L’andamento dei mercati americani ha avuto un diretto riflesso su quello giapponese, con Tokyo che ha chiuso in perdita dello 0,35%, malgrado Nissan (+0,3%) stia cercando di recuperare le perdite di ieri (-5,45%) legate all’arresto del presidente Carlos Ghosn.
Anche se le tensioni con gli Stati Uniti non si allentano, le piazze cinesi tentano il rimbalzo: ieri hanno chiuso con perdite di oltre il 2%, mentre oggi Shanghai guadagna lo 0,2% e Shenzhen lo 0,5%.
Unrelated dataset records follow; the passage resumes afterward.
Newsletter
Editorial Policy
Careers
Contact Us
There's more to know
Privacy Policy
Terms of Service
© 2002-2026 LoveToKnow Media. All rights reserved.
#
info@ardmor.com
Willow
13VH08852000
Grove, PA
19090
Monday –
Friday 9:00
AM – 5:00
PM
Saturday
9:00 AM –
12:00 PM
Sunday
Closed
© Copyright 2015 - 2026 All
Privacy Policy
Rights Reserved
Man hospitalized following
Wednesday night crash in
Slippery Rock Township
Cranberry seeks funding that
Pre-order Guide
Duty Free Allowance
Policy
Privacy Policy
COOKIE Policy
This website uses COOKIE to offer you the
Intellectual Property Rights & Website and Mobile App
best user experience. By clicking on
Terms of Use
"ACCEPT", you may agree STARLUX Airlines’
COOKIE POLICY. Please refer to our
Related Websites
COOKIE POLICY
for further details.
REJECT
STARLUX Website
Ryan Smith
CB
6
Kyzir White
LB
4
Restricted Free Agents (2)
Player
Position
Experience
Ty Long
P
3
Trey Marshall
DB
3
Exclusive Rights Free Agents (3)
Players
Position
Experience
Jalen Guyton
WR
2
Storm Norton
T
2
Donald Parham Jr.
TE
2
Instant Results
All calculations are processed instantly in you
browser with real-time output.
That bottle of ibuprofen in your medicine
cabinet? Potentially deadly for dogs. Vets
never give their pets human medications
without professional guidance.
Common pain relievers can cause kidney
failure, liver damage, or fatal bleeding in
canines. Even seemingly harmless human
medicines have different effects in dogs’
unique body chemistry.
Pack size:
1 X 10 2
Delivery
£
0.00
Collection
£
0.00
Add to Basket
Bene anche Hong Kong, che sale dello 0,3%.
Sono invece in perdita Seul (-0,29%) e Sidney (-0,6%).
Piatta Mumbai.
I futures indicano aperture in rialzo sia per i mercati europei e sia per Wall Street.
Fra le notizie macroeconomiche attese in giornata, il parere della Commissione Ue alla manovra italiana e il dato sulle richieste settimanali di sussidi di disoccupazione negli Stati Uniti.